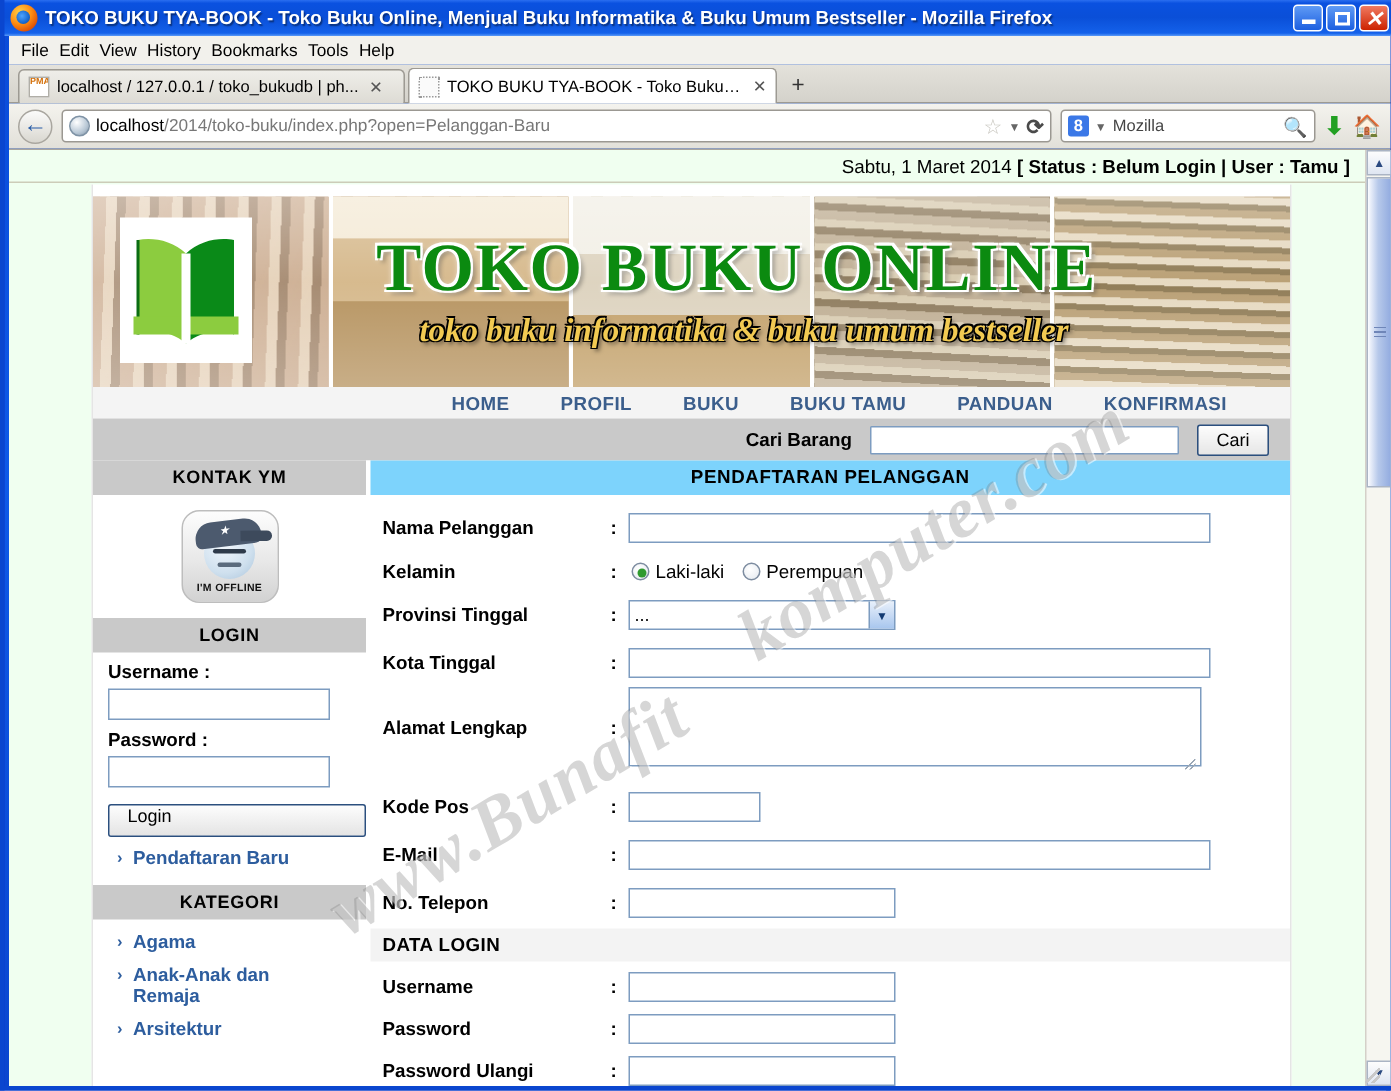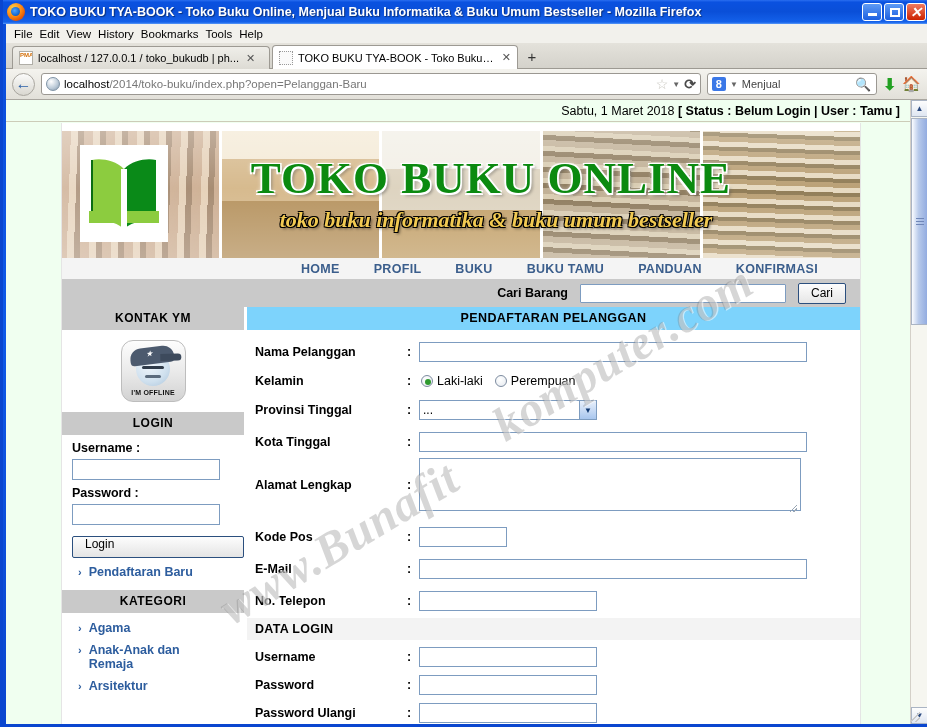"Menjual" span { text: Menjual -> Mozilla }
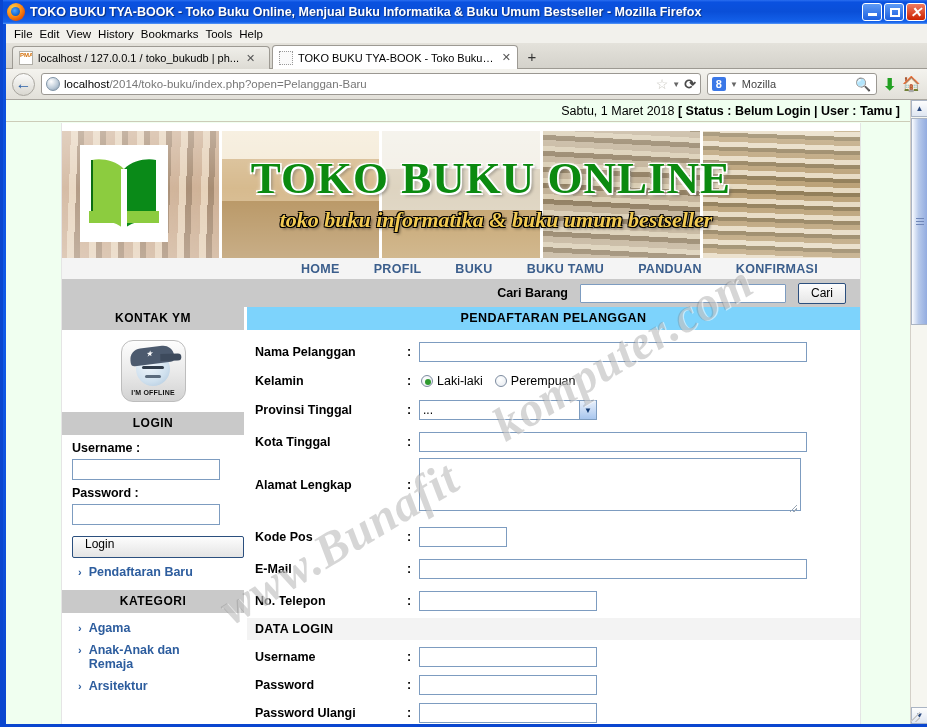"Sabtu, 1 Maret 2018" span { text: 2018 -> 2014 }
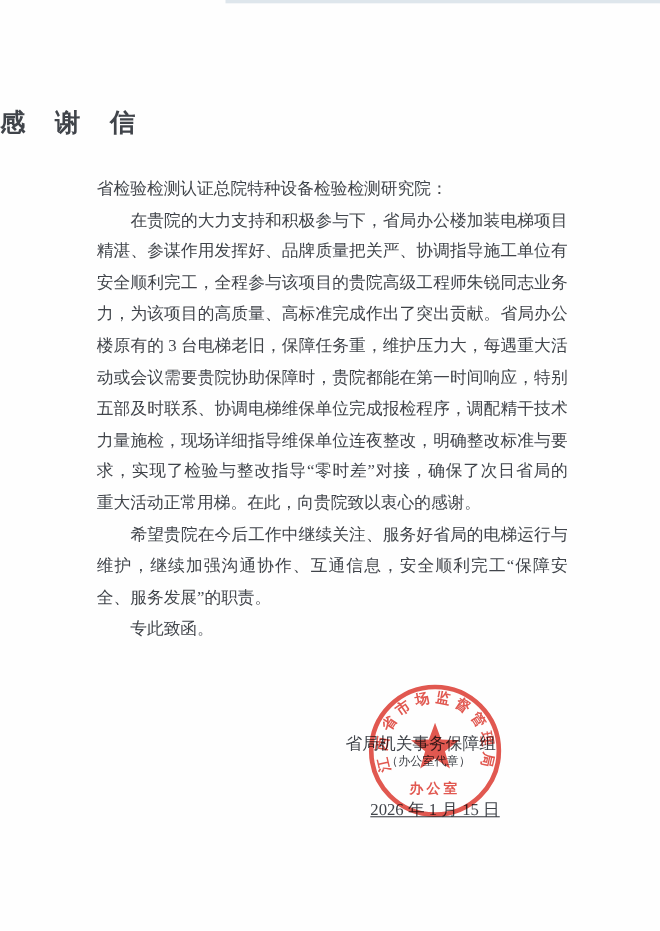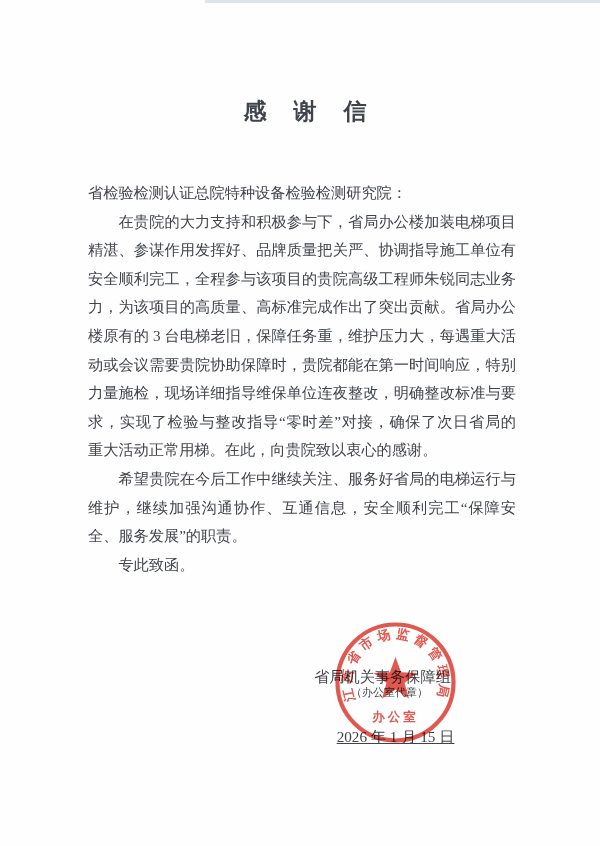"感 谢 信" .title { left: 16px -> 0; text-align: center -> left }
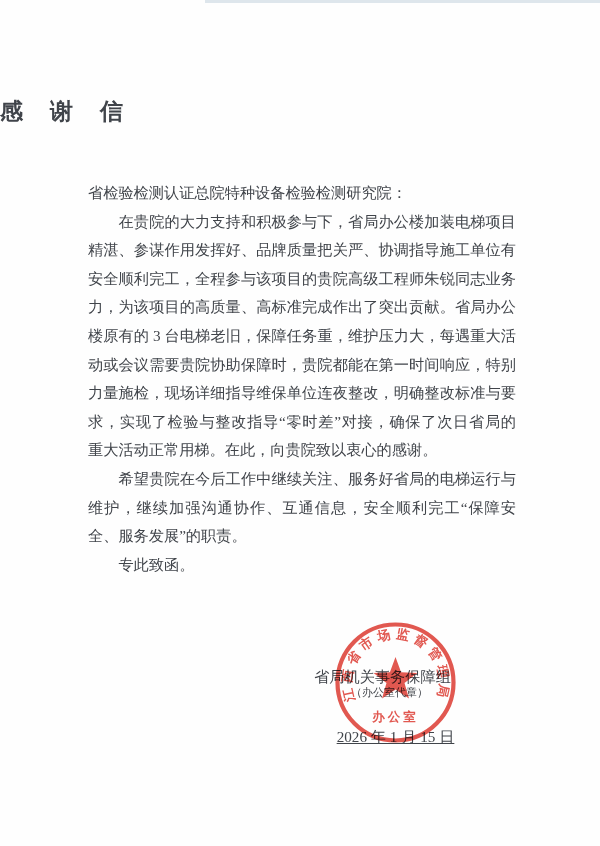"省检验检测认证总院特种设备检验检测研究院：" .body-block { margin-top: 21px -> none }
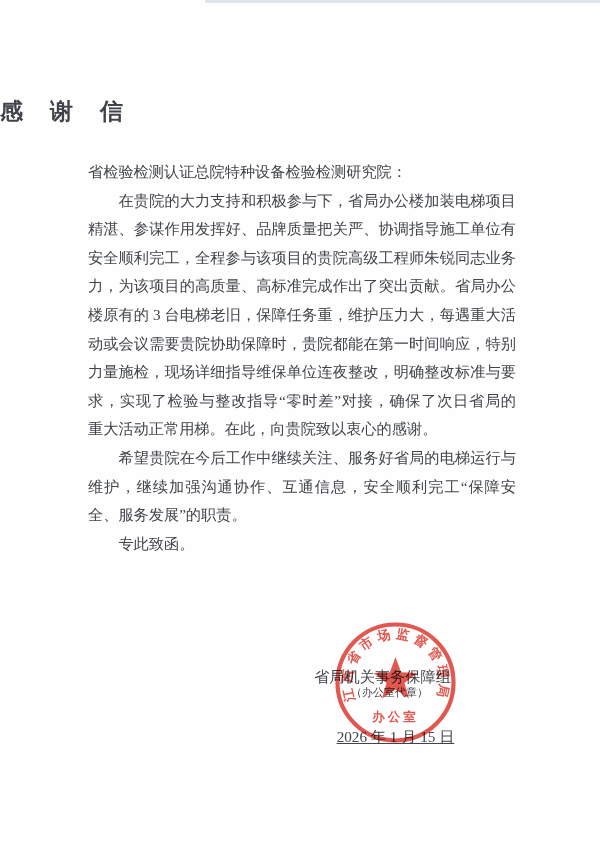"五部及时联系、协调电梯维保单位完成报检程序，调配精干技术" div.line { html: none -> <div>五部及时联系、协调电梯维保单位完成报检程序，调配精干技术</div> }
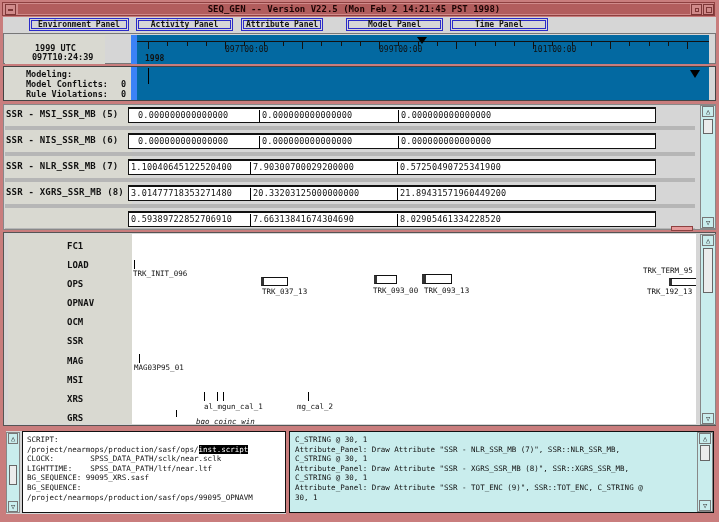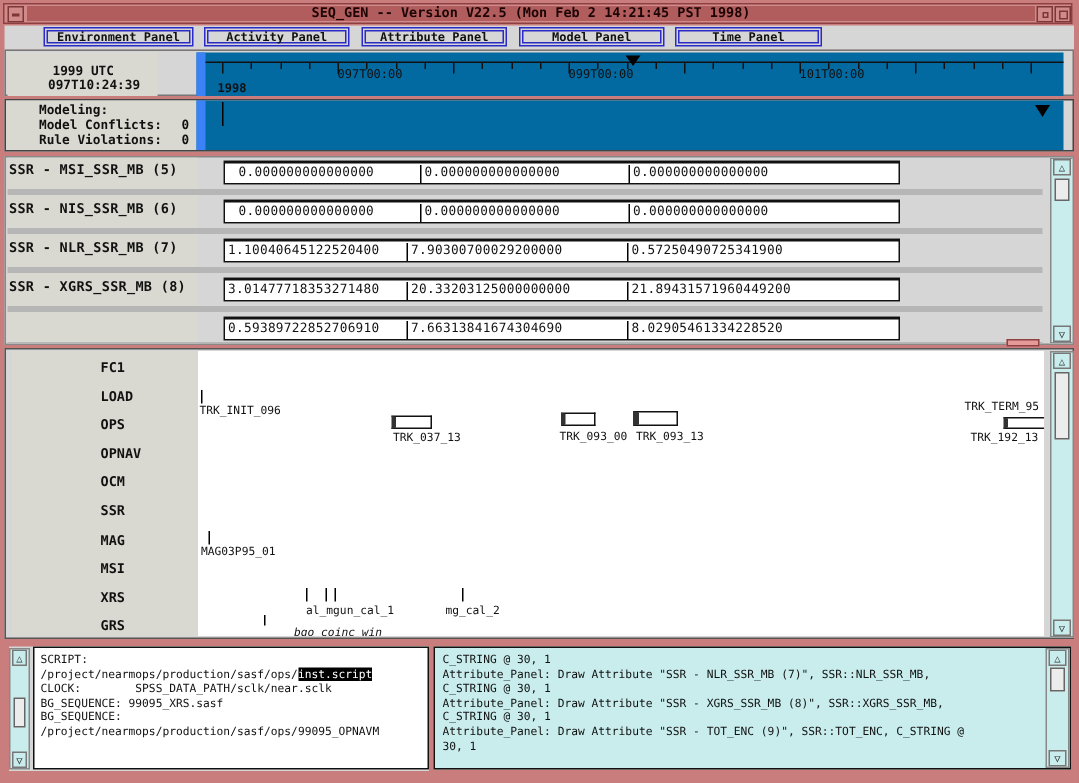"Attribute Panel" button.panel-btn { width: 97px -> 82px }
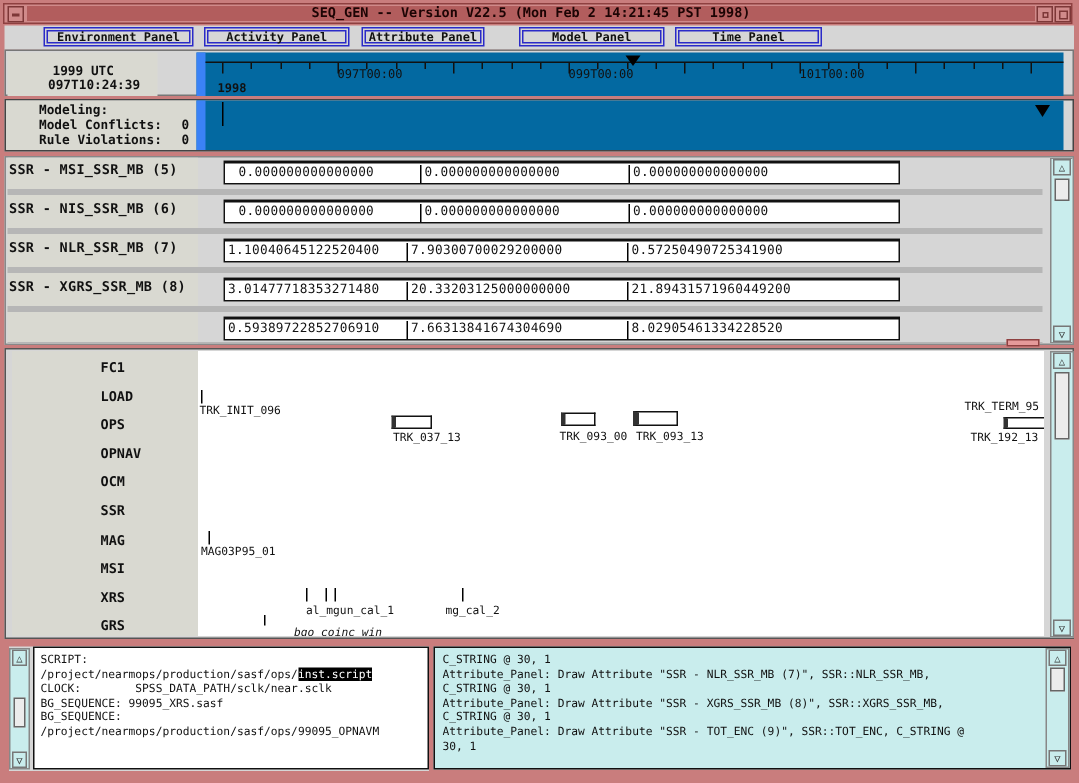"0.000000000000000" .attr-band { left: 145px -> 124px; width: 451px -> 528px }
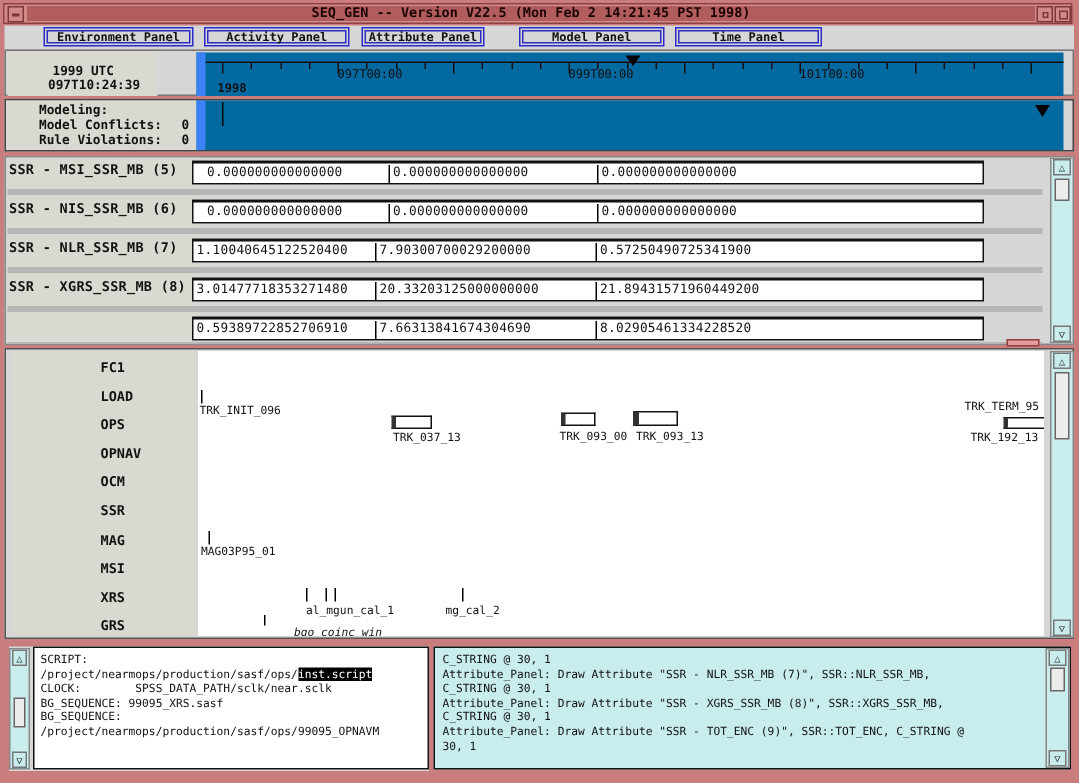"LIGHTTIME: SPSS_DATA_PATH/ltf/near.ltf" div.script-line { html: none -> <div>LIGHTTIME: SPSS_DATA_PATH/ltf/near.ltf</div> }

--------------------------------------------------

#### TASK DETAILS
Skip the pictures and print exactly the lines from the one containing "left: 16px ->" through the end of the records above.

#### SOLVED PROBLEM
"感 谢 信" .title { left: 16px -> 0; text-align: center -> left }
"省检验检测认证总院特种设备检验检测研究院：" .body-block { margin-top: 21px -> none }
"五部及时联系、协调电梯维保单位完成报检程序，调配精干技术" div.line { html: none -> <div>五部及时联系、协调电梯维保单位完成报检程序，调配精干技术</div> }
"Attribute Panel" button.panel-btn { width: 97px -> 82px }
"0.000000000000000" .attr-band { left: 145px -> 124px; width: 451px -> 528px }
"LIGHTTIME: SPSS_DATA_PATH/ltf/near.ltf" div.script-line { html: none -> <div>LIGHTTIME: SPSS_DATA_PATH/ltf/near.ltf</div> }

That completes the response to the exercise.